Шрифт:
– Йес! Ошеломиссимо…
В дверях Жданов пропустил вперед Надежду, и они покинули зал заседаний.
Вскоре черный «Порше» увез их в неизвестном направлении.
***
В комнате было темно. Веселые занавеси в цветочек задернуты, свет выключен. Но Катя и в темноте, и с закрытыми глазами “видела” свою комнату, родную до мелочей.
С двери на нее смотрит Джон Леннон, а рядом на стене Эйнштейн, дразнит ее, высунув язык. Раньше она с ним дружила, отвечала ему тем же манером-то язык покажет, то подмигнет. Сейчас ей не до этого.
Сразу после совещания она сбежала - не могла находиться в кабинете, боялась расплакаться на виду у всего офиса. До дома дотерпела, еще и родителей удалось не встревожить - сказала, что голова болит, давление видимо поднялось. Они поверили - Валерий Сергеевич сам с давлением дома остался. Елена Александровна тут же принялась хлопотать теперь уже возле дочки - мужу таблетки были даны, отвары приготовлены, просмотр футбола отменен категорически.
Катя попросила ее не беспокоить - она полежит, отдохнет, может все само пройдет, а если уж нет, тогда она согласится на процедуры.
Мать с сомнением посмотрела на нее, но настаивать не стала – пусть полежит Катенька. Материнское сердце чуяло, что дело не в усталости. Елена Александровна, проводив дочку до двери в ее “светелку” не успокоилась, и время от времени проходила мимо, прислушивалась.
Катя устроилась на диванчике. Она не разобрала постель, не разделась, так и легла поверх пледа, в крупную красно-синюю клетку, укрывшись им же - ее знобило.
То была не простуда. Ее тело содрогалось от нервной дрожи. И мысли содрогались …
Она никак не могла смириться с ситуацией. Обида на себя, на Андрея душила ее, разрывала сердце.
Ведь все могло быть иначе! Если бы они успели поговорить. Если бы объяснили друг другу свои поступки. Невозможность что-либо изменить, удручала больше всего.
Теперь Катя понимала, каково было Андрею, когда он пытался объясниться с ней, а она не давала ему такой возможности. Она ударилась о стену, воздвигнутую собственными руками!
Подумала так и расплакалась. Боль выходила со слезами, но меньше ее не становилось.
– Катенька, доченька, что с тобой?
– мать оказалась рядом, Катя не заметила, когда она вошла, нарушив просьбу дочери.
И Катя была этому рада - плакать на груди у матери совсем не то, что в равнодушную подушку, которой все равно от радости эти слезы, или от горя.
А мама обнимет, прижмет к себе, погладит по голове.
– Катенька, ты поплачь, поплачь. Расскажи, если хочешь. Я же тебе не чужая, я все пойму. Помочь постараюсь.
– Никто мне уже не поможет! Он уехал. Совсем уехал! Навсегда.
– Кто уехал?
– Жданов уехал, Андрей Павлович…
– В командировку? Ты говорила, я помню.
– Это давно было. Теперь он ушел из «Зималетто», уехал…
– А ты что же… Вы же…
– А я люблю его! Я давно простила его, я хотела… я собиралась… а он уволился….
– Так позвони ему! Скажи… Он вернется!
– Нет, мама, не вернется. Он уехал с другой женщиной. Он разлюбил меня, он смог, а я не могу.
– Не любил, значит, и ты забудь.
– Любил, я это всегда чувствовала, только не верила.
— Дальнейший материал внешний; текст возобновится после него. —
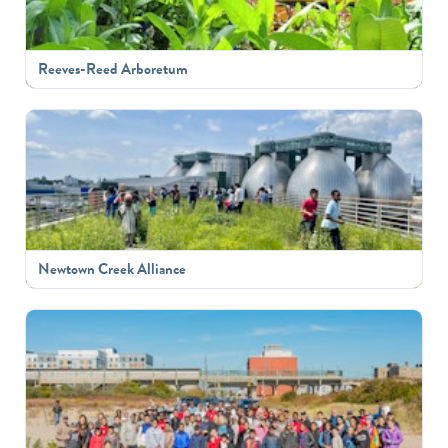
Reeves-Reed Arboretum
Newtown Creek Alliance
Не хотела его слушать… А теперь поздно. Все поздно!
Новые потоки слез вырвались из глубины, из самого сердца. Рыдания перешли в истерику. Теперь уже Катя не скрывала их. Ей было все равно, кто и что подумает.
Валерий Сергеевич суетился тут же, приносил капли и мокрое полотенце - Елена клала его на лоб дочери - у той поднялась температура, она вся горела.
Забежавший после работы Зорькин настоял на вызове скорой помощи - нельзя оставлять Катю в таком состоянии на ночь!
Врач предложил ее госпитализировать , но потом согласился подождать до завтра. Кате сделали уколы и она заснула.
Мать не стала будить на работу - подождет работа, здоровье важнее.
Позвонившему Павлу Олеговичу было сказано, что Екатерина Валерьевна заболела и видимо серьезно - ждать скорого выхода в «Зималетто» не стоит.
Пришлось Жданову-старшему отложить возвращение в Лондон и, засучив рукава впрячься в работу.
Через неделю Катя нашла в себе силы, пришла в офис и поговорила с Павлом. Была она такая бледная, похудевшая - черные круги под глазами, - что он согласился отпустить ее из компании. Ничего не поделаешь: человеку нужен отдых, перемена обстановки. Не для хрупких девичьих плеч такой груз.